Disaster recovery plans should contain

  • Disaster declaration procedures.

  • Emergency contact lists.

  • Emergency leadership and role selection.

  • Damage assessment procedures.

  • System recovery and restart procedures.

  • Procedure on how to transition to normal operations.

Keep plan documents under version control, use consistent formatting, have subject matter experts review the plan, test the plan’s efficacy, and distribute the documents to all likely disaster recovery team personnel.

After you write the DR plan, publish it in forms that make it available to recovery personnel: Distribute them in multiple forms (including hard copy, CD-ROM, USB drive, and so on) so emergency response personnel can actually access those plans from wherever they are, without having to depend on the same IT systems that they may be expected to recover.

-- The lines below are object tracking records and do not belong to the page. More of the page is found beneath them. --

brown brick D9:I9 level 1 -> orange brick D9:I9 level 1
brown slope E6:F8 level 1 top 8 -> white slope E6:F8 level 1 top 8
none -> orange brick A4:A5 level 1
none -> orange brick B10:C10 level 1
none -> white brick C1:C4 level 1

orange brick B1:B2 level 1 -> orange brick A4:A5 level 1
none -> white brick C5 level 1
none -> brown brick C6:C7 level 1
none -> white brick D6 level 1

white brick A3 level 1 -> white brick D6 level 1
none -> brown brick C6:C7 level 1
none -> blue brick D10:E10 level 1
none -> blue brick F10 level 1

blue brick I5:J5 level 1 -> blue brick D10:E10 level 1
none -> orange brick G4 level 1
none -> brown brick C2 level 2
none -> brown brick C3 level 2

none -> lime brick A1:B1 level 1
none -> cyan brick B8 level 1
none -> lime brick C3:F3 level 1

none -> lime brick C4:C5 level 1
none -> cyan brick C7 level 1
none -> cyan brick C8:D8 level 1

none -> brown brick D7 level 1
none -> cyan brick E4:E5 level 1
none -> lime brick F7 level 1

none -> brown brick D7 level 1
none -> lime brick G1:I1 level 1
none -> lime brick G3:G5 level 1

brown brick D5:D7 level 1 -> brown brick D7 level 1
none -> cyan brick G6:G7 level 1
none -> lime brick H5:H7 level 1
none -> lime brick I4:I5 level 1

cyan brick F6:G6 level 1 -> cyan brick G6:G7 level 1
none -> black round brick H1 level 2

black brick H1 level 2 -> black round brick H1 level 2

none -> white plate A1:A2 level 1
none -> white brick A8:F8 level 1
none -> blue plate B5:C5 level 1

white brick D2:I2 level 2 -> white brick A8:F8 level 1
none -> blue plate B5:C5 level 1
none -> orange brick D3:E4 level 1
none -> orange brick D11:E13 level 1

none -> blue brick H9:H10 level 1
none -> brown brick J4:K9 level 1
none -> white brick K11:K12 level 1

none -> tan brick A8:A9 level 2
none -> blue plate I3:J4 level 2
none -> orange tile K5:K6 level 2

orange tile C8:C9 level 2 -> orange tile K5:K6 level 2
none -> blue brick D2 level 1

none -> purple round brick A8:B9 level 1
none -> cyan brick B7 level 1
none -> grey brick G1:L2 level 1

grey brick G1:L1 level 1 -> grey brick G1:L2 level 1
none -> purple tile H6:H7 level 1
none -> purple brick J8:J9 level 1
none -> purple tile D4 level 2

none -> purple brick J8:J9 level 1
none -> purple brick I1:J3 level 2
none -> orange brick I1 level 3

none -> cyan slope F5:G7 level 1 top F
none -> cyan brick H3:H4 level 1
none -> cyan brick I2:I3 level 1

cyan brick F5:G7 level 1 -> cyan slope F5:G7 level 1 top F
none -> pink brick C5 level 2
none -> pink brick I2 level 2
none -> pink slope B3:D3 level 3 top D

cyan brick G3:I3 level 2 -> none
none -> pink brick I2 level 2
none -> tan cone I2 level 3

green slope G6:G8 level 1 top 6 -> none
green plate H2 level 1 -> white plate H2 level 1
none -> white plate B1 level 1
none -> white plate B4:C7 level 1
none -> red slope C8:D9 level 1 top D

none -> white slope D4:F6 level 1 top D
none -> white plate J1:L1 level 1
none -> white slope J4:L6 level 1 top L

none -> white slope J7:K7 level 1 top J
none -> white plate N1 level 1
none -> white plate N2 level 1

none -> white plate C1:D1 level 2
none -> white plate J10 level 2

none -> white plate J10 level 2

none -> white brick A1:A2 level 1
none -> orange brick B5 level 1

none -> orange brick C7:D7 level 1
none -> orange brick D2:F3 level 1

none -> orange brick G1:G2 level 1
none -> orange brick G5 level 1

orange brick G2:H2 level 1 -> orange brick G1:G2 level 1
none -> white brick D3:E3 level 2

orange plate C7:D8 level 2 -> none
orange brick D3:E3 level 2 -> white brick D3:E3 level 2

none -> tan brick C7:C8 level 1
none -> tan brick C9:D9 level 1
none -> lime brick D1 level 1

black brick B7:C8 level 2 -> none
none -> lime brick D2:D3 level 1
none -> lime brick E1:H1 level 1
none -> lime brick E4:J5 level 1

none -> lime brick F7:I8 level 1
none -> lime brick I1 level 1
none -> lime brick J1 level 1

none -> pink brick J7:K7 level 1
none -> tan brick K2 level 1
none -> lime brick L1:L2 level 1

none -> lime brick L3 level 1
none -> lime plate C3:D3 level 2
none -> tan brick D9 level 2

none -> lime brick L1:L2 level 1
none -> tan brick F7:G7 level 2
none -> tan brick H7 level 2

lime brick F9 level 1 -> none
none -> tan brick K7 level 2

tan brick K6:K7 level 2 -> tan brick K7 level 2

5 Ways to Test IT Disaster Recovery Plans

Testing is a natural part of the lifecycle for many technology development efforts: software, processes, and — yes — disaster recovery planning. Disasters don’t occur very often so you seldom can clearly tell if those DR plans will actually work. And given the nature of disasters, if your DR plan fails, the organization may not survive the disaster.

Here are the five types of disaster recovery tests:

  • Paper test: Individuals read and annotate recovery plans.

  • Walkthrough test: Groups walk through plans to identify issues and changes.

  • Simulation: Groups go through a simulated disaster to identify whether emergency response plans are adequate.

  • Parallel test: Recovery systems are built/set up and tested to see if they can perform actual business transactions to support key processes. Primary systems still carry the full production workload.

  • Cutover test: Recovery systems are built/set up to assume the full production workload. You disconnect primary systems.

Structure your DR testing in the same way you structure other complicated undertakings, such as software development and associated testing. Just follow these steps:

  1. Determine how frequently you should perform each type of test.

  2. Test individual components.

    Note any discrepancies, and then pass the plan back to the people who wrote each section so they can update it. This process improves the quality and accuracy of the DR plan, which increases the likelihood that the organization will actually survive a disaster if one occurs.

  3. Perform wider tests of combined components.

  4. Test the entire plan.

By performing these four steps, you can identify many errors during individual tests and correct those errors before you do more comprehensive tests. This process saves time by preventing little errors from interrupting comprehensive tests that involve a lot of people.